On a recent flght to Seattle, Microsoft identity expert Vittorio Bertocci wrote:
I want to take some time writing down some hallucinatory (=vision without execution) thoughts about omnidirectional identities. Be warned, this may be just pointless rambling.
It isn’t pointless, not by a longshot, but the term omnidirectional identity needs to be unpacked — and maybe even revised to something like public (versus private) identity, or broadcast (versus narrowcast) identity. I had a long talk with Vittorio last month, for a new interview series I’ll be launching soon, and in the part where we discussed OpenID and CardSpace he discussed omnidirectional and unidirectional identity:
VB: OpenID is actually a kind of omnidirectional identifier, which is something that sooner or later we have to deal with. Whereas cards are metaphors that help me to do things that are unidirectional. Every time I use a card, it’s for a transaction specifically with one relying party.
The same happens with OpenID, but you have the perception that there’s a URI which describes you. This opens the way to future developments which, in my view, we desperately need. What we see happening with Facebook is just a signal that the industry needs to do for omnidirectional identifiers what we are now doing for unidirectional identifiers.
JU: Can you define those terms?
VB: The idea is that your identity, or identity in general, can have different audiences. An omnidirectional identifier is something you use for being recognized by everybody. So if you go to the Verisign website, using HTTPS, their certificate declares their public identity.
Then you have unidirectional identities. So if I land on a website that, for business purposes, asks my age, then I obtain a token specifically for that website. We call this unidirectional. The flow goes straight to that website and nobody else. When you use a card today, or OpenID, you’re in a unidirectional context. You’re transmitting attributes to one specific relying party.

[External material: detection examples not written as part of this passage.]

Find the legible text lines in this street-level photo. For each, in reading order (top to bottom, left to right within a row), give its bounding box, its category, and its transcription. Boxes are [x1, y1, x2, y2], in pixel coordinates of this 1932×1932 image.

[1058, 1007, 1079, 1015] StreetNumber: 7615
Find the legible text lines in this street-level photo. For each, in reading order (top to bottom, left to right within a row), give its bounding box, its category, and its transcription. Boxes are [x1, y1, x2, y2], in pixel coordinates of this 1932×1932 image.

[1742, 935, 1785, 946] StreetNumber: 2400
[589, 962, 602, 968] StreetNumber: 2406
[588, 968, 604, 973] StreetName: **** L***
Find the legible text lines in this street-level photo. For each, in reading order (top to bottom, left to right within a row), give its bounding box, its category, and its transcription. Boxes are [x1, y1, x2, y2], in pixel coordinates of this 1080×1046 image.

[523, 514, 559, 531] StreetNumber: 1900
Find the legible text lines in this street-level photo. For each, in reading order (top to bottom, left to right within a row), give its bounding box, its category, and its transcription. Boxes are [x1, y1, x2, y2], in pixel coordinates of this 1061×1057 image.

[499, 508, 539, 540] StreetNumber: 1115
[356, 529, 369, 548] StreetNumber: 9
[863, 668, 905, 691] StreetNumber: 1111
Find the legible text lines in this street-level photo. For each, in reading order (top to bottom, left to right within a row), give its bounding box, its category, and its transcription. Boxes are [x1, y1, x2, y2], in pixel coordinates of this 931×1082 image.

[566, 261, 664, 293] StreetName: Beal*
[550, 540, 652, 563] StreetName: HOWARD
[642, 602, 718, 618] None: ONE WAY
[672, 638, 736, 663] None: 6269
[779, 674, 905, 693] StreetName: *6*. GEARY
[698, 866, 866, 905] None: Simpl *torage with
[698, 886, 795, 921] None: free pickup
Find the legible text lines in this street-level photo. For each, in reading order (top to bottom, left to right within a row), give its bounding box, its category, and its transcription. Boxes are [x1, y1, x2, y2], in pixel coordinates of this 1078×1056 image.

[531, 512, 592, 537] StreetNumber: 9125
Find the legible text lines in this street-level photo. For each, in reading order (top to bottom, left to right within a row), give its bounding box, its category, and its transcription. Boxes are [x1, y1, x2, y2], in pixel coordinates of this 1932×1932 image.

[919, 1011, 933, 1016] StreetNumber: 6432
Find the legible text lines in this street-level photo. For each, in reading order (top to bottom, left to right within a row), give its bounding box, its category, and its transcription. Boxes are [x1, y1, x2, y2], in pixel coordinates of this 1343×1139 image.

But in the case of OpenID, I have my account, vibro.openid.com, and it’s a URI, it’s my identifier, and it’s omnidirectional in the sense that everybody knows it. While in the case of my cards, there’s nothing that I tell to everybody. So I think OpenID is a good starting point for thinking about an ecology of omnidirectional identity. How do I handle identity that I want projected everywhere, not just to a specific relying party?
Also, the concept of an identity provider — in both CardSpace and OpenID — is for giving you attributes about yourself. I go on a website, I want to buy wine, I am the one who is asking the identity provider to certify me. While in the world of social networks, the requester of an identity may be somebody other than me. If somebody is looking at my profile, it’s not me. But the request is still for identify information about me. This is an area that needs thought. As an industry we did an excellent job with unidirectional identity, and the ecosystem for both CardSpace and OpenID is vital. But we haven’t yet found the laws for omnidirectional identity. When we do, things like Facebook Beacon won’t happen. We need to extend the conversation to include omnidirectional identifiers for users. A website has a public identity. But at this moment, a user’s public identity is an imagined phenomenon. You search for yourself and find traces of your identity on the web, or maybe the identity of somebody who has your same name.
JU: Or someone who said something about you. Made a claim about you, in effect.
I’ve long projected a public identity omnidirectionally, so I’ve had a long time to consider this issue. A decade ago, when I realized the asymmetry of digital certificates — the secure website identifies itself to you, but not vice versa — I began using, and advocating the use of, client digital certificates. I used them to sign my emails, and would have used them to sign my postings to the Net if there had been any kind of ecosystem in place to recognize and honor those assertions of identity. There wasn’t, and there still isn’t. Meanwhile, as Vittorio notes, we’ve done a good job of first thinking through, and then implementing, the unidirectional identity scenarios that we need for e-commerce.
I realize now that even blogging, as big a phenomenon as it has become, wasn’t enough to motivate serious thought about the kind of public identity projection that I’ve always understood blogging to be. But I think Vittorio is right. The social networks are a much bigger phenomenon, and they’re acquainting many more people with the notion of public identity projection. Perhaps now the need for a system that enables people to project and manage their own public identities — a need that I was never able to articulate convincingly before — will simply become apparent.